Integrating the county’s health care offerings with those offered by other public, nonprofit, and private services is a key action kicking off this year, says Brenda Gardiner, policy and information manager of Fairfax County’s Department of Administration for Human Services.

Two health care policy experts from Mason’s College of Health and Human Services (CHHS)—P.J. Maddox, a professor and chair of Mason’s Department of Health Administration and Policy, and Len Nichols, director of the Center for Health Policy Research and Ethics—spearheaded the report, “Recommendations to the Fairfax County Health Care Reform Implementation Task Force.”

“It’s a massive undertaking,” Gardiner says of the report and the recently published county action plan. “Just the appendix is worth its weight in gold in terms of telling us who’s out there to provide services.”

Fairfax County plans to find some answers as it streamlines the process of getting people the help they need. “How do you share resources in the community, and who pays for what?” Gardiner asks.

P. J. Maddox

P. J. Maddox

For example, the county is looking at the role of state and federal government in dental care, Gardiner says. “What we’ve learned is there’s care in place but there are holes.”

Many residents low on funds and with dental problems turn to the nearly 20-year-old Northern Virginia Dental Clinic. The Jeanie Schmidt Free Clinic in Herndon, which recently joined the Loudoun Community Health Center to form HealthWorks for Northern Virginia, gives primary care to those in need. Mason’s School of Nursing works with the clinic.
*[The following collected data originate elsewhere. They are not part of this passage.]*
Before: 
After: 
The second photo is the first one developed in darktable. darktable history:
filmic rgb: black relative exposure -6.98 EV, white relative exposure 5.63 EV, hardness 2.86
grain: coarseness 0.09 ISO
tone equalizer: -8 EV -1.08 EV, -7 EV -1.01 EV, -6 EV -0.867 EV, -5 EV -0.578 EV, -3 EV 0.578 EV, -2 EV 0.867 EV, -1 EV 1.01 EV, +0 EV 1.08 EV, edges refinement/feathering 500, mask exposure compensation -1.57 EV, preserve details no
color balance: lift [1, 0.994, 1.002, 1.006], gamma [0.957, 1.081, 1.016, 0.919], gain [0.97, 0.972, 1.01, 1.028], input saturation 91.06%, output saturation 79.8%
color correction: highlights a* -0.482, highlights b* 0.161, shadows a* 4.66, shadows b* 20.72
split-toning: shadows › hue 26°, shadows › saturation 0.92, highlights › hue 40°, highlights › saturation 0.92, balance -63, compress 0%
Giving low-income patients a home base for primary care will help track the care they’re receiving and decrease duplication, Maddox says. “Make sure the left and right hand not only know what they’re doing but that they agree on who’s supposed to be doing what,” she says.
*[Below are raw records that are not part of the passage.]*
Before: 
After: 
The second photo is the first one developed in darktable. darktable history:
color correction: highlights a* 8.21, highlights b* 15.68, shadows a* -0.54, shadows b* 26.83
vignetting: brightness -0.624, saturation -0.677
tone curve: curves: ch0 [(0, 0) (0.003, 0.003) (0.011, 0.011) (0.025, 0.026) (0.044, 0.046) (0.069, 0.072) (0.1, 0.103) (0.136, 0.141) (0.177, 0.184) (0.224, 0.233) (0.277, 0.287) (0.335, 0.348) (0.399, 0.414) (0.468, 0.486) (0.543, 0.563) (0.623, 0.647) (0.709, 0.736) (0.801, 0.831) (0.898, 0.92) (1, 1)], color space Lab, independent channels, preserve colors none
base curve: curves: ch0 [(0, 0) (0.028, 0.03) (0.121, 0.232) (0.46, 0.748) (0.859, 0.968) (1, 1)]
It’s this coordination of effort, even across geographic and political boundaries, that will “make everybody’s dollars go further,” Maddox says. The Mason report strongly recommends that the county provide leadership in this area.
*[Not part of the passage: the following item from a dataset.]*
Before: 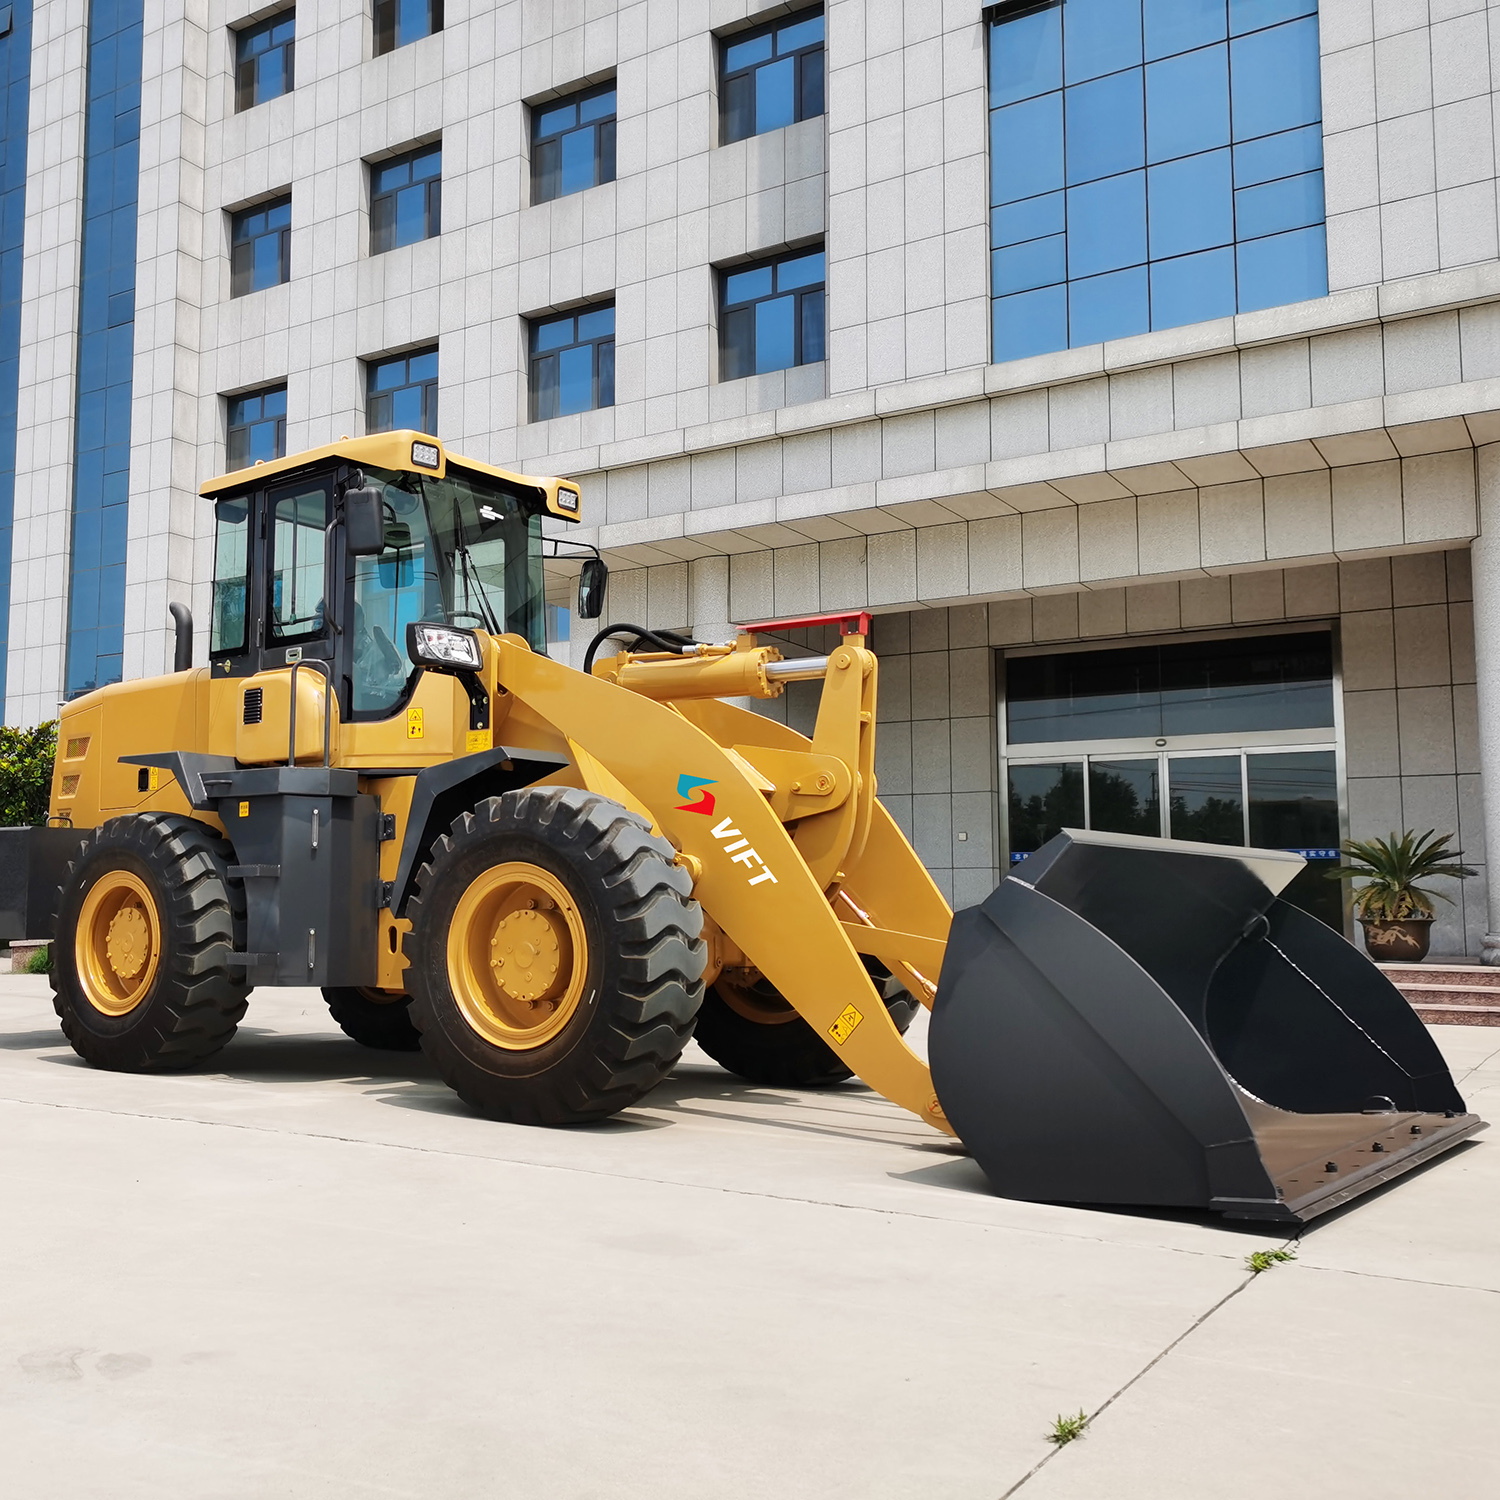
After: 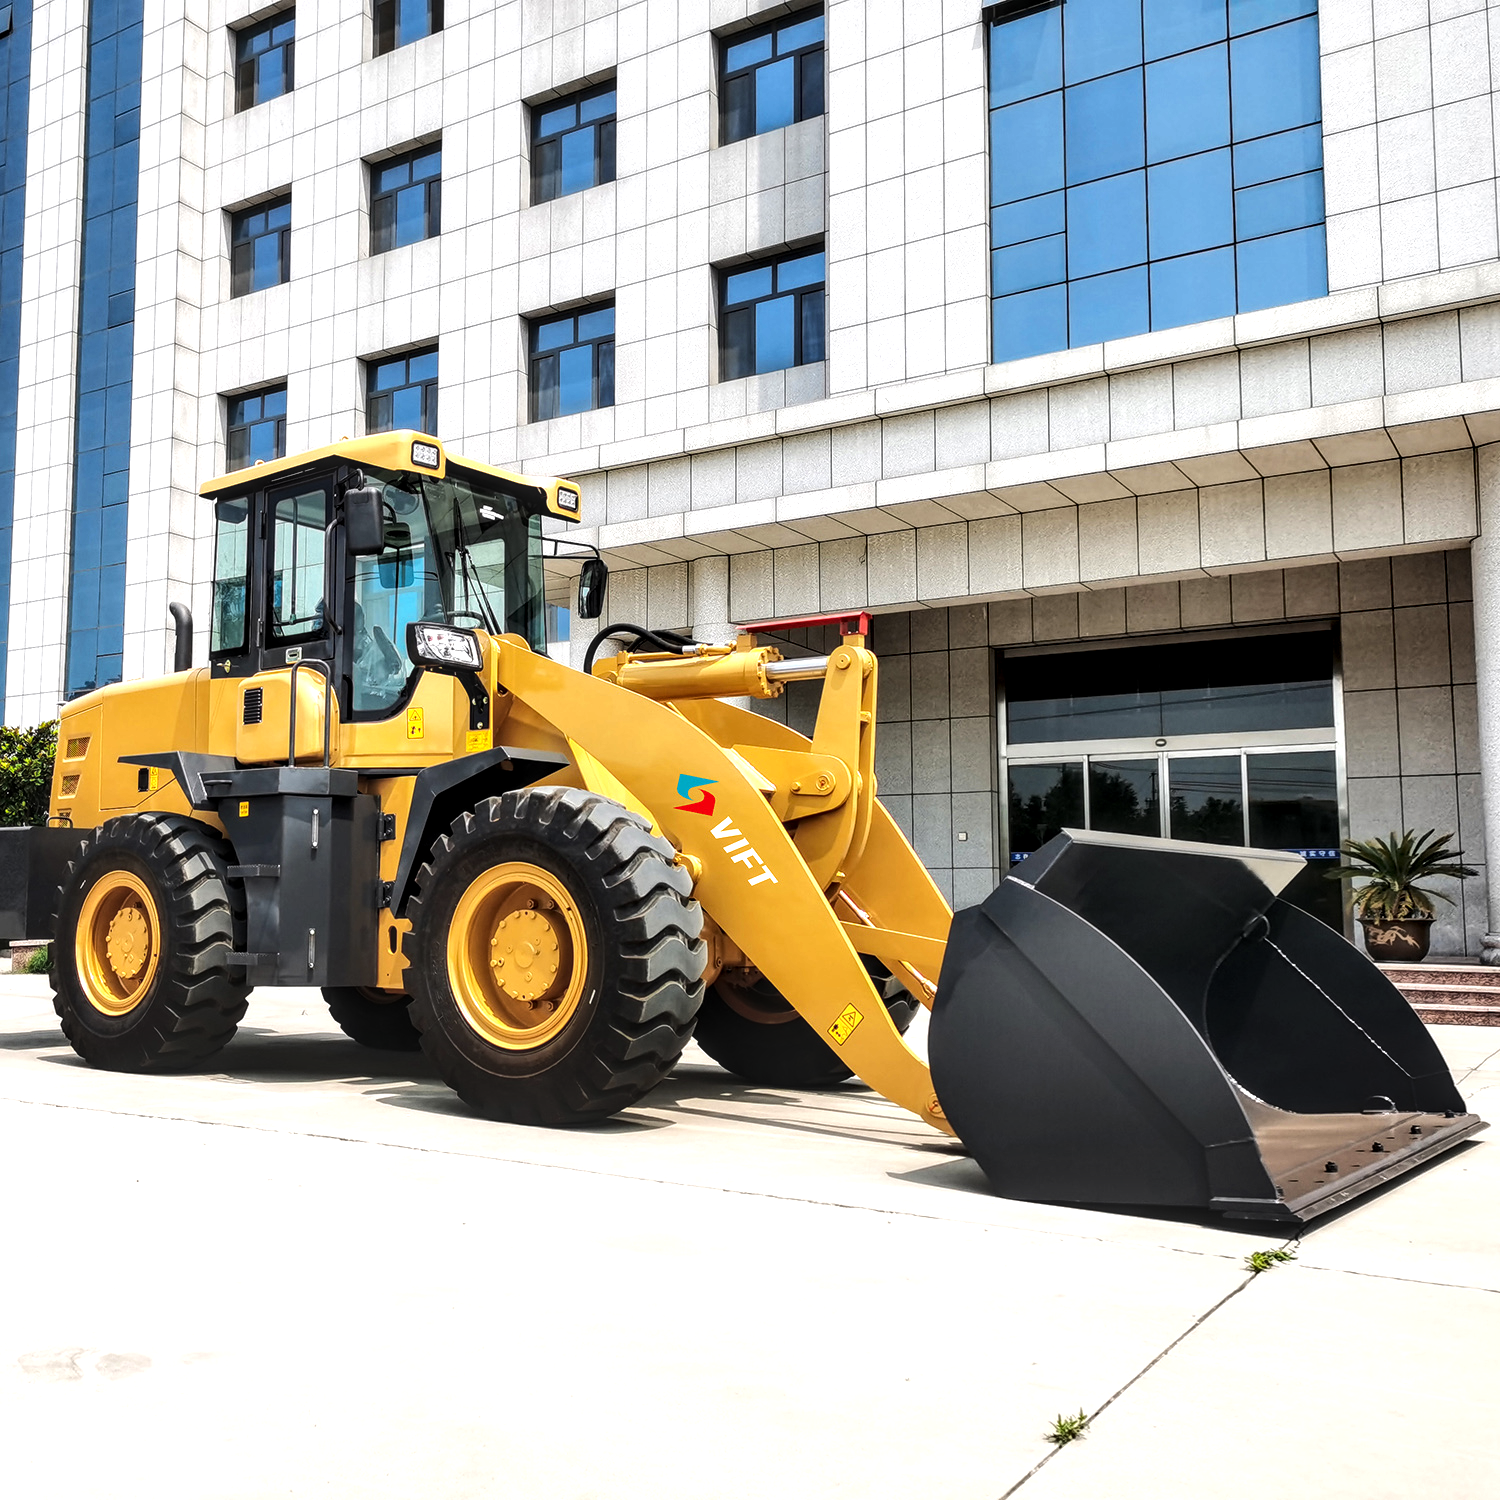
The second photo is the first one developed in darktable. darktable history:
color balance rgb: perceptual saturation grading › global saturation 0.146%, perceptual brilliance grading › highlights 17.665%, perceptual brilliance grading › mid-tones 30.913%, perceptual brilliance grading › shadows -31.369%
local contrast: detail 144%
In addition, the report advises that the county improve its information system so data can be standardized and shared with other organizations. Terms such as “episode,” “client,” or “visit” could mean specific things for one provider but mean something entirely different to another clinic.

Medicaid, which pays for services for low-income people, is another key component in the county’s future plans, Nichols says. Virginia could decide this year to expand Medicaid so more people could qualify and receive federal money. The county would benefit because more residents would be eligible for Medicaid, taking the burden off the county, he says.

“There are a lot of cost-effective reforms that could be affected if the state adopts Medicaid reform,” Nichols says.

One such service is mental health. A disproportionate number of people who are low-income and currently don’t qualify for Medicaid have mental health issues, Nichols says. The county steps in to help.

Fairfax County is the safety net for many people in need, Maddox adds.

Professor and PhD student Beverly Middle learning at Inova Hospital

“We have an embarrassment of riches,” Maddox says. “We’re the second wealthiest county in the entire United States. If you look at the statistics in aggregate, we look great. The problem is Fairfax County has more people than some states. A pocket of need in Fairfax County may be small given the size of the county, but it is large in number and has a significant impact on the county budget and quality of life in the area.”

If more patients are able to pay for services because they’re newly eligible for Medicaid, then the county may need to adjust its sliding scale and charge for a new group of individuals who can pay. “They can pay way more than zero,” says Nichols, adding that the money earned is then used to pay for other health services.

The county plans to make sure businesses and residents know their health care options and help them navigate health care subsidies, Gardiner says. “We’re not sure if businesses understand what’s available to them.”

As the process moves forward, Gardiner says, the county will draw upon the expertise of these and other Mason professors, including Mark Meiners, a CHHS professor who specializes in long-term care, and Paul Clark, an assistant professor in the Department of Social Work.

The effort Fairfax County expends in health care now will pay off, Nichols says.

“It’s always in the county’s best interest to make sure that a baby is born healthy,” Nichols says. “We are responsible, so let’s make that baby healthy.”